1 Star2 Stars3 Stars4 Stars5 Stars (No Ratings Yet)

Anyone Can Roast a Chicken

There are really very few things as tasty, delicious and shockingly easy as a roast chicken.

Really. I promise.

I can guarantee that some of you, my sister included, are scoffing at this as she reads. My sister…doesn’t cook. I mean, scrambled eggs? Sure. But whole meats? Absolutely not. But I’m willing to bet that even the least experienced cooks can pull this off. Seriously.

So…we have a chicken.

This is a pretty small chicken, maybe 4 lbs? He’s thawed, rinsed and placed nicely in my beautiful 12” cast iron pan. Don’t have a cast iron pan? Go for a roasting pan. Don’t have a roasting pan? Try some Pyrex. Don’t have a Pyrex pan? You probably should, they’re gloriously useful. I’d recommend you go buy one. We’ll wait…

Anyway. Chicken.

I’m a big fan of having everything ready before I start. Apparently people with more training than I call this mise en place.
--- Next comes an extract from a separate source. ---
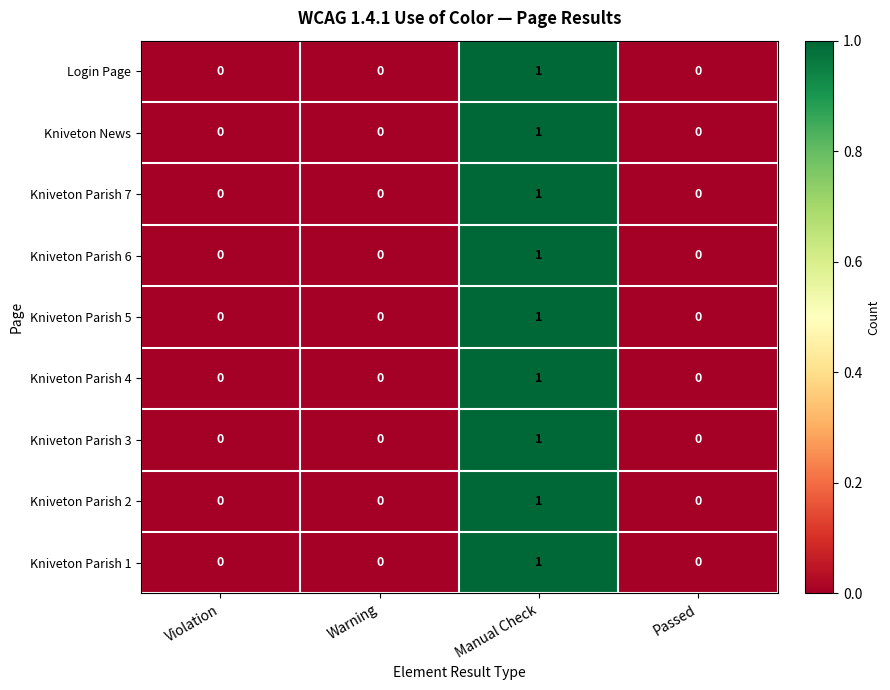

Count the Kniveton Parish 6 values in the range 0 to 1.

4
Yes, I did take 7 years of French and it means “everything in place”. If you don’t like French, think of it more as “having everything done so you don’t remember mid-way when your hands are covered in butter and flour that you forgot to open that one stupid little can with the annoying can opener”. ‘Cause that’s just a pain.
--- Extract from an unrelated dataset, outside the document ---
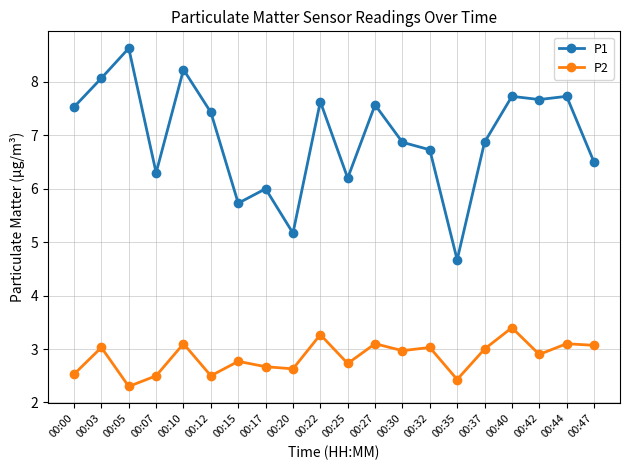

True or false: P1 and P2 cross at least once.

False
Now’s also a good time to turn on the oven. 375 ish. If your oven is possessed like mine, invest in an oven thermometer that tells you what temperature it actually is inside. Even if it’s not possessed, it’s still probably a good idea.

Anyway, celery and shallots. Like so.

The shallot in the corner is mostly for the purposes of showing you what an un-chopped shallot is. I didn’t know a few months ago, I don’t hold that against you. Note: I was making two chickens that day, so this is way more celery and shallot than you’ll need to make one.

Put everything inside the chicken.

Now salt and pepper. I have some schmancy salt and whole peppercorns and a mortar and pestle and occasionally I feel the need to grind them myself. If you aren’t as much of a dork as I am, just use kosher salt and regular pepper.

Mortar’d up…

Rub the salt and pepper all over the outside of the chicken. Everywhere. Actually rub it in, don’t just sprinkle it on top. It does make a difference. And I put a tablespoon or two of butter just inside the opening of the chicken. I have no idea if that makes a difference, but whatever.

Put the whole thing, exactly like this, in the pre-heated oven. Bake until a meat thermometer comes out around 135 degrees. It should look something like this:

Or this:

Let it stand for 10ish minutes, I promise it won’t get cold.

And eat!

This recipe comes primarily from out of my brain and thus is not sourced.

1 medium shallot
1 stalk celery
1 tbs kosher salt
1 tbs whole peppercorns or 1/2 tbs pre-ground pepper
1 thawed, clean whole chicken (4lbsish)
2 tbs butter

cutting board
good knife
pan (ideally 12” cast iron, but roasting pan will work great too)

mortar and pestle

1. Preheat oven to 375
2. Chop celery into 2-3” pieces and dice shallot
3. Stuff vegetables into chicken and place chicken in pan of choice
4. Grind pepper if whole peppercorns and mix in salt (or just mix)
5. Rub down chicken with salt and pepper mixture, add any leftover mix to the vegetables
6. Add butter to the opening of the chicken
7. Roast at 375 for 25-30 minutes or until a meat thermometer reaches 135 degrees
8. Remove, let stand 10 minutes, eat up!